_WHAT YOU HAVE TO DO_.
Decide whether each statement below agrees with the Source extract that follows. For each, answer yes or no and quote the deciding words. 1. Claims, provider, pharma and lab/biometric information is available to Skona only if it enters into a business associates agreement. 2. The legal process of establishing trust used to take about a week. 3. Ginger Bennigan is Skona's Software Manager.

_SOURCE EXTRACT_.
This claims, provider, pharma and lab/biometric information constitutes highly regulated personal health information under HIPAA, and is only available to Skona if it enters into a business associates agreement.

Using tomtA, Skona eliminated the trust problem inherent in sharing sensitive data once and for all after the client was on-boarded by tomtA, which includes a review of tomtA’s technology and practices by client’s data security, compliance and legal teams. Now Maria could set up the tomtA atomic anonymizer in a private cloud to anonymize the latest sensitive employee health data and within a week’s time place the resulting anonymous data in Skona’s Anonymized Database. Not only was the tiresome two-month long legal process of establishing trust, apportioning legal liabilities, and follow-up audits eradicated, but also the reduction in time allowed for ML model building using fresher data. Thus in one fell swoop, two of the biggest impediments to a quick and good ML model creation had been dispatched. Maria Antonelli informed Jonathan Harker that the “ball was now in his court.”

Developing the Model

An excited Jonathan Harker could be seen speaking with Ginger Bennigan, Skona’s Software Manager that afternoon. “You mean we can take that entire dataset from the Anonymous Database and start playing with it in our sandbox without worrying a fig about security?” she asked. “Precisely!” said Jonathan, smiling.

_PROVIDED MATERIAL_.
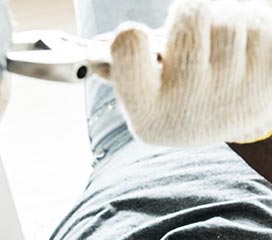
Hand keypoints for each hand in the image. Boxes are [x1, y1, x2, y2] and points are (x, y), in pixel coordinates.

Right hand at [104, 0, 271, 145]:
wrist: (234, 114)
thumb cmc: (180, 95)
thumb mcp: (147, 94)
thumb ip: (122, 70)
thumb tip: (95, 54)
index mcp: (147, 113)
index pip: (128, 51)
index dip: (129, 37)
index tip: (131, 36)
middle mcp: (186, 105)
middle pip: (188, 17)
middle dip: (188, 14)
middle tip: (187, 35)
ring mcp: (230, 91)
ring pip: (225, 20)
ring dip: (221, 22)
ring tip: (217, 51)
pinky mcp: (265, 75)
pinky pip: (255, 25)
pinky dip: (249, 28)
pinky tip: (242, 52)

_TASK RESULT_.
1. Yes: "is only available to Skona if it enters into a business associates agreement"
2. No: "the tiresome two-month long legal process of establishing trust"
3. Yes: "Ginger Bennigan, Skona’s Software Manager"